Tagion.org is a primary online resource for the Tagion community. It is improved and changed over time through the contributions of community members who submit content, give feedback, or volunteer their time to managing its evolution.
If you’re interested in helping to improve tagion.org, start here. This contribution guide will help you get started.
Tagion.org is a hub for:
- Explanatory articles;
- Collections of related resources;
- Developer manuals & API references.
Since we all are interested in growth of our community, the landing page of tagion.org is made in promotional style, pointing out the main features of Tagion. It serves as an entry point, highlighting the main values of Tagion, with the goal to convert visitors to the new members of community.
There are many ways you can get involved in improving the website:
- Check out the issues page and see if you can help with some of them;
- Identify out-of-date information on tagion.org and submit a pull-request;
- Suggest improvements for promotional page by opening an issue;
- Suggest improvements on existing content by opening an issue;
- Suggest ideas for new wiki articles, new collections by opening an issue;
- Suggest any other improvements by opening an issue;
Decisions about individual PRs, design evolution, and major upgrades to the website are made by a team of people from across the Tagion ecosystem.

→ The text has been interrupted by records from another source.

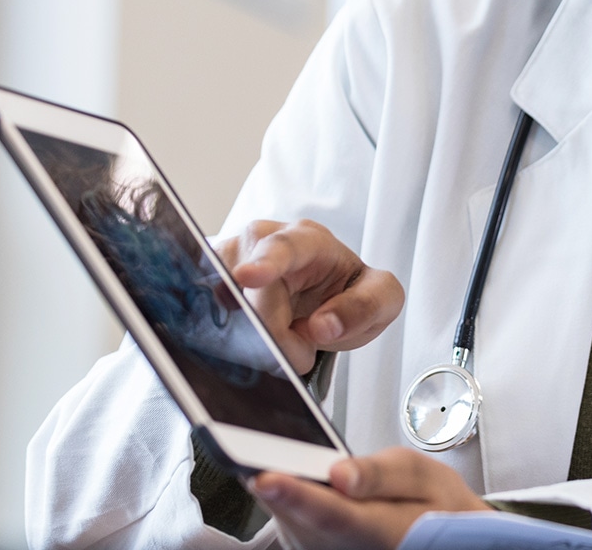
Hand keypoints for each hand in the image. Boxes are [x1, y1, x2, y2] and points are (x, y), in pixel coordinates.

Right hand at [215, 219, 402, 374]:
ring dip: (256, 337)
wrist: (323, 296)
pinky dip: (235, 336)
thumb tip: (321, 326)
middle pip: (252, 292)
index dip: (266, 263)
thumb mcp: (380, 299)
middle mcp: (264, 240)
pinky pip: (210, 312)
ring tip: (285, 337)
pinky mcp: (212, 281)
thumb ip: (364, 308)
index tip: (248, 277)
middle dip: (275, 333)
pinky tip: (254, 336)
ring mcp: (232, 259)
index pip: (284, 247)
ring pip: (229, 305)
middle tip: (300, 352)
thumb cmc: (348, 292)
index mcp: (308, 239)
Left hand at [249, 447, 491, 549]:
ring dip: (278, 485)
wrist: (439, 535)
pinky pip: (284, 518)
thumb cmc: (433, 505)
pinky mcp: (309, 547)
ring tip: (283, 456)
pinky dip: (283, 494)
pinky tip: (293, 475)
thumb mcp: (423, 476)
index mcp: (380, 532)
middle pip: (293, 515)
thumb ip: (382, 472)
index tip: (266, 477)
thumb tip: (341, 472)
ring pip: (282, 516)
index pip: (331, 515)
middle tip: (253, 441)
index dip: (295, 495)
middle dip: (275, 479)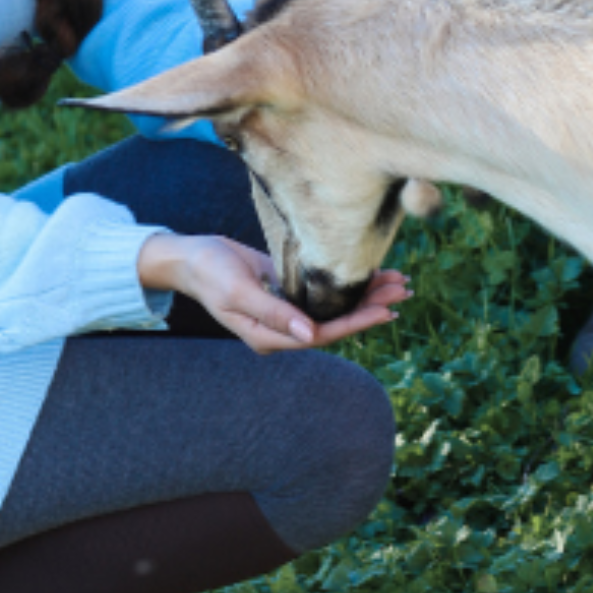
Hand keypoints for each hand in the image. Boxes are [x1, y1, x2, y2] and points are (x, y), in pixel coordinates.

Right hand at [138, 232, 410, 354]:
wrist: (189, 255)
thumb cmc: (209, 272)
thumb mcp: (238, 291)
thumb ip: (275, 314)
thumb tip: (311, 336)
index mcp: (269, 337)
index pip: (322, 334)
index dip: (355, 323)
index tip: (384, 310)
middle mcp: (282, 329)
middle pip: (335, 322)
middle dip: (369, 307)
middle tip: (403, 291)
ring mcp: (285, 311)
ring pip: (334, 308)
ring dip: (365, 295)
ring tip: (398, 283)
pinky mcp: (287, 292)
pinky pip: (324, 292)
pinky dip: (348, 283)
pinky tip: (371, 274)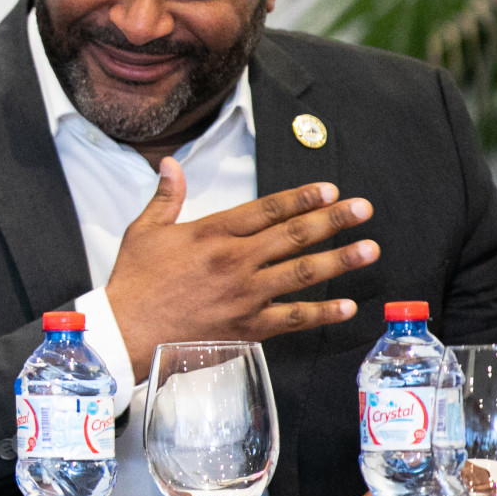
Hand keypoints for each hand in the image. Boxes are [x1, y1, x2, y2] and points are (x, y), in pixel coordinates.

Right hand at [107, 162, 376, 381]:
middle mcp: (234, 261)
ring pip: (301, 273)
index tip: (329, 190)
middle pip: (294, 236)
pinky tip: (347, 305)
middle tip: (363, 209)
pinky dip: (322, 313)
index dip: (301, 198)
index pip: (266, 210)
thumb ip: (166, 197)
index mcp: (211, 234)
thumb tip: (170, 165)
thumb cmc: (134, 281)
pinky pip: (293, 318)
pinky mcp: (247, 326)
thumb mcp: (144, 230)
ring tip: (369, 249)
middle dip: (333, 220)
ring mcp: (245, 295)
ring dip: (339, 260)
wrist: (127, 330)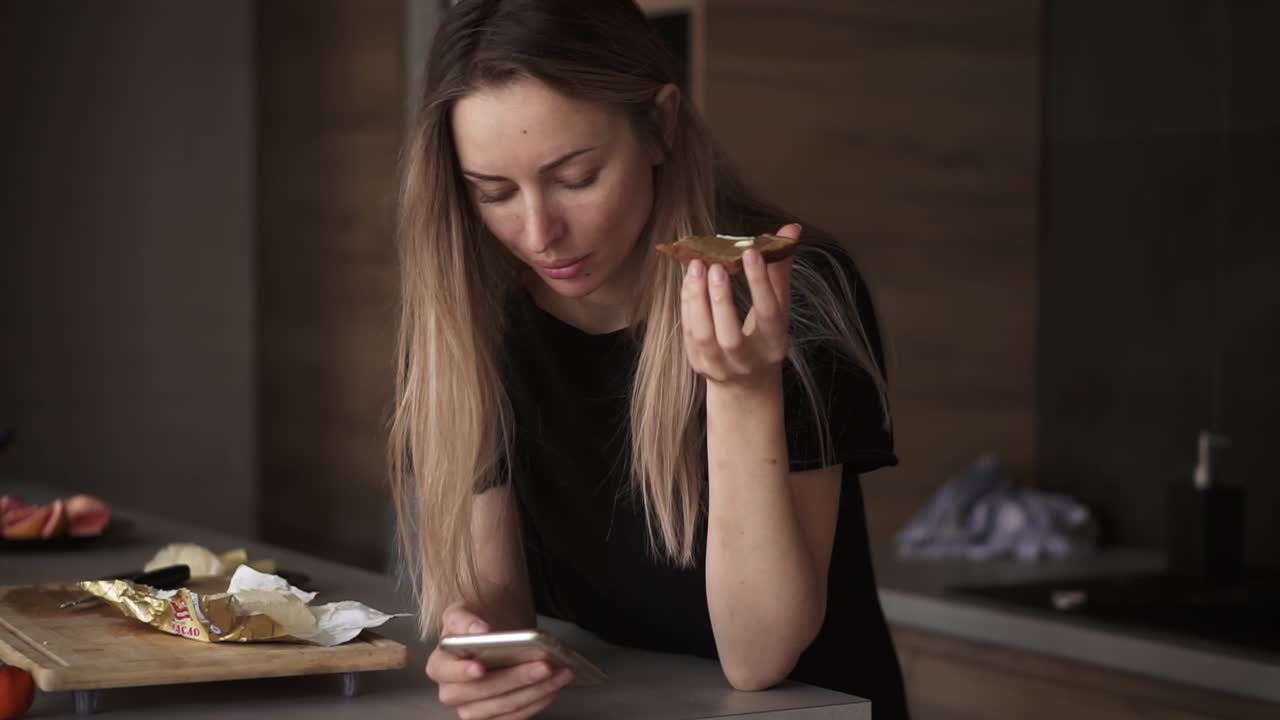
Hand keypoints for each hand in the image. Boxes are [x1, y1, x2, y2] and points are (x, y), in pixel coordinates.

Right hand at [426, 603, 573, 719]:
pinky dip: (537, 702)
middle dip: (515, 679)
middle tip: (542, 665)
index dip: (461, 672)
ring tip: (556, 674)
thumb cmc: (475, 629)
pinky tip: (552, 687)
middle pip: (481, 692)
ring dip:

This team includes project managers, developers, designers, marketing and communications, and subject matter experts. Community input informs every decision: raising questions in issues, submitting PRs, or contacting the team at support@tagion.org is helpful!
This website team currently includes:
- Tobias Ambs-Thomsen (Tagion Team)
- Vlad Pazych (Tagion Team)
# Install dependencies:
npm install
# Run in dev mode:
npm run dev
You can suggest changes by submitting a pull request. If the PR integrates well, it will be approved and the website automatically rebuilt thanks to Travis CI.
You should always make a pull request to the stage
branch.
Branch gh-pages
contains built version of the website, while release
and stage
branches contain the source code.
The stage.tagion.org is hosted in another repo, built from stage
branch.
Site content (except promo pages) is in /docs
folder. Everything else in /docs/.vuepress
.
We don't use master
branch since it is indexable by search engines, which makes duplicate content, which is bad for SEO.